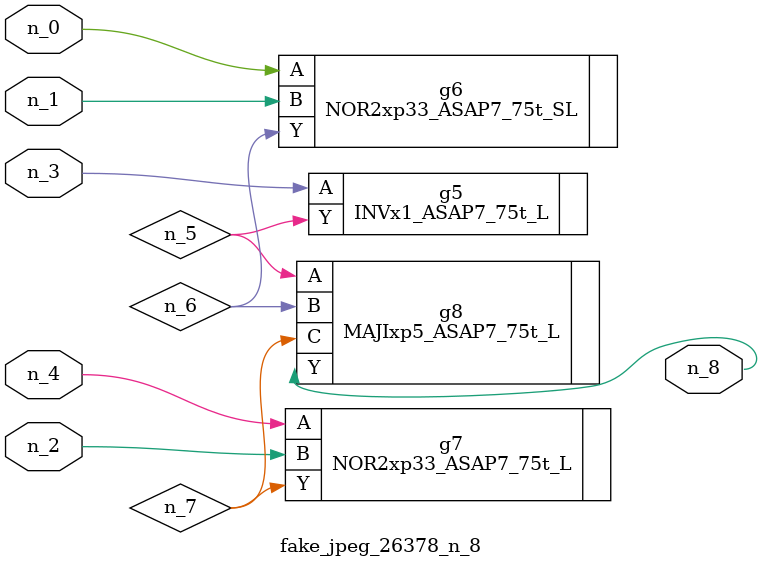
<source format=v>
module fake_jpeg_26378_n_8 (n_3, n_2, n_1, n_0, n_4, n_8);

input n_3;
input n_2;
input n_1;
input n_0;
input n_4;

output n_8;

wire n_6;
wire n_5;
wire n_7;

INVx1_ASAP7_75t_L g5 ( 
.A(n_3),
.Y(n_5)
);

NOR2xp33_ASAP7_75t_SL g6 ( 
.A(n_0),
.B(n_1),
.Y(n_6)
);

NOR2xp33_ASAP7_75t_L g7 ( 
.A(n_4),
.B(n_2),
.Y(n_7)
);

MAJIxp5_ASAP7_75t_L g8 ( 
.A(n_5),
.B(n_6),
.C(n_7),
.Y(n_8)
);


endmodule
</source>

******

### TO-DO ITEM
Every line in the data above that contains "input" needs to be copied.

### PROBLEM SOLUTION
input n_3;
input n_2;
input n_1;
input n_0;
input n_4;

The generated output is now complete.